Broadcam has fixed two VMware vCenter Server bugs that allow remote code execution or privilege escalation - both of which were found during a Chinese competition dedicated to discovering zero day vulnerabilities.
The first, CVE-2024-38812, has a critical 9.8 rating and is a heap-overflow vulnerability in the implementation of the DCERPC (Distributed Computing Environment/ Remote Procedure Calls) protocol. A threat actor with network access to vCenter Server could trigger this bug by sending a specially crafted network packet, potentially enabling them to carry out remote code execution.
A second bug (CVE-2024-38813) lets attackers with network access to vCenter Server to escalate privileges to root by sending a specially crafted network packet.
Broadcom is " not currently aware" of exploitation in the wild.
vCenter Server is an "advanced server management software that provides a centralized platform for controlling your VMware vSphere environments" – letting admins manage ESX and ESXi servers and VMs.

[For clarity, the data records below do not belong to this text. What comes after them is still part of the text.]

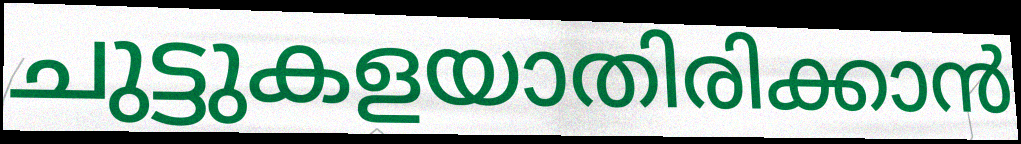
ചുട്ടുകളയാതിരിക്കാൻ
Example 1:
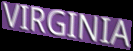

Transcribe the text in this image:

VIRGINIA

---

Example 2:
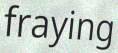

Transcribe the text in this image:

fraying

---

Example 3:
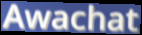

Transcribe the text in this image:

Awachat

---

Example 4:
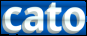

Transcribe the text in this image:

cato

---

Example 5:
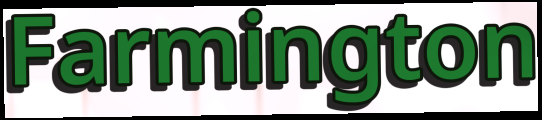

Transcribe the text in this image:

Farmington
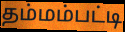
தம்மம்பட்டி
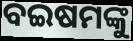
ବଇଷମଙ୍କୁ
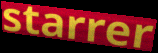
starrer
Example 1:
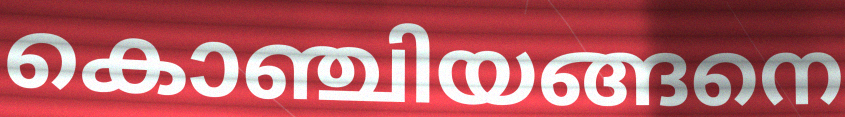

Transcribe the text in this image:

കൊഞ്ചിയങ്ങനെ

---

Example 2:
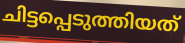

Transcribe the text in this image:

ചിട്ടപ്പെടുത്തിയത്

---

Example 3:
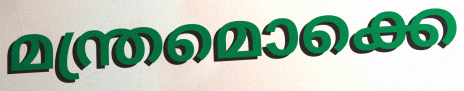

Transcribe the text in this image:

മന്ത്രമൊക്കെ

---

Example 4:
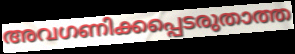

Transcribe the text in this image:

അവഗണിക്കപ്പെടരുതാത്ത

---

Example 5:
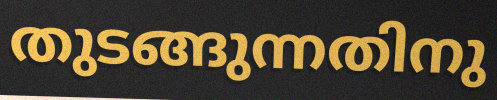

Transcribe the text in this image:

തുടങ്ങുന്നതിനു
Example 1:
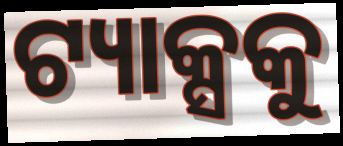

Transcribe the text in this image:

Both Versions 7 and 8 of vCenter Server and versions 4 and 5 of VMware Cloud Foundation are vulnerable to the bug. Broadcom has warned there is no workaround, which means it's time to get patching.
"A heap-overflow vulnerability and a privilege escalation vulnerability in vCenter Server were responsibly reported to VMware," Broadcom wrote in a security advisory. "Updates are available to remediate these vulnerabilities in affected VMware products."

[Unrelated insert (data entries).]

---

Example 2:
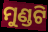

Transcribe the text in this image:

ମୁଣ୍ଡଟି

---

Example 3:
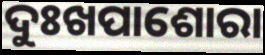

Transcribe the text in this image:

ଦୁଃଖପାଶୋରା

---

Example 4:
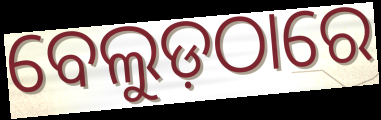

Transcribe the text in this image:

ବେଲୁଡ଼ଠାରେ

Two members of a team called TZL from Tsinghua University were specifically credited as having identified the bugs. The vulns were discovered during a competition called The Matrix Cup, which pays bounties from a prize pool of $2.5 million.
However, any zero days discovered in China must be handed to the ruling Communist part government, thanks to a rule introduced in 2021 which said: "No one may ‘collect, sell or publish information on network product security vulnerabilities'."
"VMware would like to thank zbl & srs of team TZL working with the 2024 Matrix Cup contest for reporting this issue to us," Broadcom wrote.
READ MORE: Broadcom CEO: VMware still ringing the cash registers; firm dismisses $4.5B IP move speculation
A write up of this year's Matrix Cup said that TZL "discovered a vulnerability in a virtualization management platform with the leading global market share", according to Google Translate.
"This crack is of great value in improving the security of cloud infrastructure," the report continued. "The TZL team won the best vulnerability award for this move."
Earlier this year, threat researchers at Mandiant announced that a Chinese threat group had exploited a critical vCenter Server vulnerability for two years without being detected.
The CVSS 9.8 vulnerability, allocated CVE-2023-34048 and affecting almost all versions of vCenter Server, was patched by VMware in October 2023.
In a January 19 blog post, Mandiant said UNC3886, a highly advanced China-nexus espionage group, has been exploiting CVE-2023-34048 as far back as late 2021.
"UNC3886 has a track record of utilizing zero-day vulnerabilities to complete their mission without being detected,” the company warned.